▸ QUÉ SE PIDE
- a) Responde, según el texto de estudio, las siguientes preguntas:
(i) ¿En qué año se diagnosticó la leucemia de Cristian?
(ii) ¿Qué dosis de Ponatinib se le asignó dentro del protocolo?
(iii) ¿Qué suma deberá pagar la obra social por cada día de incumplimiento?
- b) Por favor, enumera sin repetir los meses del año que se nombran en el texto de estudio, en el orden en que aparecen por primera vez.

▸ TEXTO DE ESTUDIO
• • •

Continúa la lucha de una familia rosarina para que una obra social pague el tratamiento de un hombre con leucemia

“A la obra social le conviene más pagar la multa que adquirir la medicación”, expresó Natalia Perdomo, pareja de Cristian Pereyra, quien nuevamente se encuentra litigando con la obra social OSEIV, que se niega a entregar en tiempo y forma la medicación que tendría a resguardo la salud de su marido, que padece leucemia. “La vida de Cris depende de este remedio, remedio que no puede suspender y aún no recibimos. Sin ese remedio Cris se muere. No hay otra alternativa”, manifestó indignada su esposa.

  • El caso de Cristian llegó a los medios de la ciudad luego de un video realizado por sus hijos, en el que pedían a la obra social que se hiciera cargo de la medicación que necesitaba su padre, quien padece Leucemia Mieloide Crónica (CML) diagnosticada en el año 2011.
  • Desde el diagnóstico comenzó una dura batalla para sobrellevar la enfermedad. El año pasado se le detectó una mutación de la misma denominada T315I. Por eso inició trámites legales con la obra social OSEIV para conseguir la medicación que necesitaba.

En noviembre de 2018 llegó el primer pedido de medicación luego de batallar judicialmente desde junio con la obra social. En la espera de dicha droga, Cristian ingresó en un protocolo de la Fundación Fundaleu en Buenos Aires.

Por su condición clínica, contaba con todos los requisitos necesarios para acceder al mismo y ser parte de una investigación para probar la medicación que necesitaba para tratar su leucemia. Al ser un proceso investigativo, la dosis de la misma era elegida “aleatoriamente”, así fue como a Cristian le adjudicaron 15 miligramos de Ponatinib. De entrada respondió correctamente, ya que le proporcionaban otros medicamentos adicionales; sin embargo, cuando sólo quedó con el suministro de los 15 mg comenzó a notarse una variación en los valores de sus estudios.

Los protocolos exigen tener menos de 20.000 glóbulos blancos, pero sus últimos análisis arrojaron un valor mayor por lo cual quedó fuera del mismo. Es decir, cuando formaba parte de dicho protocolo estaba cubierto 100% con la medicación y análisis. Es por esto que la familia comenzó nuevamente a insistirle a la obra social, ya que esta debía comprar la Ponatinib.

“En mayo comenzamos a prever que quedaría fuera del protocolo, por lo cual la doctora que lo atendía en Fundaleu nos dijo que deberíamos ir pidiendo la medicación en nuestra obra social, ya que se quedaría sin su remedio”, contó Natalia, su pareja. “Iniciamos los trámites en mayo y la medicación llegó en julio. El 4 de ese mismo mes presenté una nueva orden del medicamento que era de junio. Esperamos a presentarla, ya que todavía no había llegado la del mes de mayo, es decir que estaban retrasados. Fue allí donde el abogado de la obra social le responde a nuestro representante legal que deberían realizar una nueva demanda”, añadió.

A dos meses del pedido de la medicación no existen respuestas de la obra social, “mientras Cristian estuvo en el plan de investigación de Fundaler, OSEIV se ahorró un montón de dinero, y cuando necesitamos pedirle nuevamente que respondan, no cumplen”. “La última presentación legal indica que por cada día de incumplimiento, deberán pagar la suma de cinco mil pesos diarios. Efectivamente es más barato pagar la multa que adquirir la medicación, algo completamente lamentable”, exclamó.

La medicación tiene un valor de 15 mil dólares, monto inaccesible para personas que cuentan con un ingreso básico. “Con la multa que le cobran se ahorran mucho dinero, ya que seis meses de multa es un mes de medicación. En la demanda habíamos pedido mil dólares por mes, pero lamentablemente no salió por ese valor, ya que le hubiese costado más responder con ese dinero”, expresó.

• • •

▸ CONJUNTO DE REGISTROS
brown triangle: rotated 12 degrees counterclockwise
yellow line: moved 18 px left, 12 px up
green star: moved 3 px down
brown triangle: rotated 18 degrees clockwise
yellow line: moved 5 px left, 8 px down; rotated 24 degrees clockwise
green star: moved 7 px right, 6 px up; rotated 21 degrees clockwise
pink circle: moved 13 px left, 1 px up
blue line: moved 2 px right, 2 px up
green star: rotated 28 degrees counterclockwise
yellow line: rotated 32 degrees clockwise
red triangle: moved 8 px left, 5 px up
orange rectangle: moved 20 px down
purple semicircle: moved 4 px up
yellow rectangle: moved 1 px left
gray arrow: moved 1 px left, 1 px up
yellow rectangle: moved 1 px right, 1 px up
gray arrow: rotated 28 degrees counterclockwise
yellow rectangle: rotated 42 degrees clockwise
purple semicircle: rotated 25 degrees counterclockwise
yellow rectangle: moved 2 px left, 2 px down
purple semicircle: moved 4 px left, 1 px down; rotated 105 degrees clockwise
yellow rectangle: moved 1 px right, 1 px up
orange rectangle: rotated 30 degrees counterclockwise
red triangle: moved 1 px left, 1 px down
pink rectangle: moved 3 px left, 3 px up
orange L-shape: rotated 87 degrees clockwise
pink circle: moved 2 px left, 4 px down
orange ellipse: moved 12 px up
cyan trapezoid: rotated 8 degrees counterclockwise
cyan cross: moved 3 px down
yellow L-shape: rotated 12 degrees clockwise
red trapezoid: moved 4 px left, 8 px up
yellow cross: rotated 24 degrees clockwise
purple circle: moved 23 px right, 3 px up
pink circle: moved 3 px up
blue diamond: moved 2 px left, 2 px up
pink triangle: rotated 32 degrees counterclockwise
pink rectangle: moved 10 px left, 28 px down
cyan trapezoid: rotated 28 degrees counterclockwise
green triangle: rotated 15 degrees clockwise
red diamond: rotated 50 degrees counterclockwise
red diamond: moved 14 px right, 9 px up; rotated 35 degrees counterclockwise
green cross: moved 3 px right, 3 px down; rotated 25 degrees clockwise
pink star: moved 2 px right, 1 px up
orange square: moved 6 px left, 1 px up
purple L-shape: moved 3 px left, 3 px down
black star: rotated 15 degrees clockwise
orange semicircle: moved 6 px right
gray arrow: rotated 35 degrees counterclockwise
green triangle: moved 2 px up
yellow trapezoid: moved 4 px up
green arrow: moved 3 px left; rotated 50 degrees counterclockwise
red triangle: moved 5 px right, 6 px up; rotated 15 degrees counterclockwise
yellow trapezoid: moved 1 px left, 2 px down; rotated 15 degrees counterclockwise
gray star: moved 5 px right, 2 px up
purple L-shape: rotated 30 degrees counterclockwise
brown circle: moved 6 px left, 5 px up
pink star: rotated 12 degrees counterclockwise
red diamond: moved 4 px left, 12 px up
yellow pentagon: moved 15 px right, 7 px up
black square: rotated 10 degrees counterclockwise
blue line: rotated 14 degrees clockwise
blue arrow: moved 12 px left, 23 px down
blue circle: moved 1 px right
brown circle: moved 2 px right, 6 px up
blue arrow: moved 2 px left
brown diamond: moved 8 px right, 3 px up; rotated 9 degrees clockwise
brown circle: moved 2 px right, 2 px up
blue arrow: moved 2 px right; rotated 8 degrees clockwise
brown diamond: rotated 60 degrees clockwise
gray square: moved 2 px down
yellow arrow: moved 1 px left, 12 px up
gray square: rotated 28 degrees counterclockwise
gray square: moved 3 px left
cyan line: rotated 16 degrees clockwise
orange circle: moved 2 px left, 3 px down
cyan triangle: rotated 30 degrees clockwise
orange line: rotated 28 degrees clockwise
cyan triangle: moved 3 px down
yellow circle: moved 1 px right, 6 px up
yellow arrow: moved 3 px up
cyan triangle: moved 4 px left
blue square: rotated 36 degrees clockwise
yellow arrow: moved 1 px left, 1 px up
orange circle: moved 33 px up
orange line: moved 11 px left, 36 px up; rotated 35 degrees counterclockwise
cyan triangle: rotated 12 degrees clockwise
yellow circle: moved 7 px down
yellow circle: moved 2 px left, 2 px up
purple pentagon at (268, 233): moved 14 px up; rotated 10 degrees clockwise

• • •

▸ RESPUESTAS
- a)
(i) En 2011.
(ii) 15 miligramos.
(iii) Cinco mil pesos diarios.

- b) noviembre, junio, mayo, julio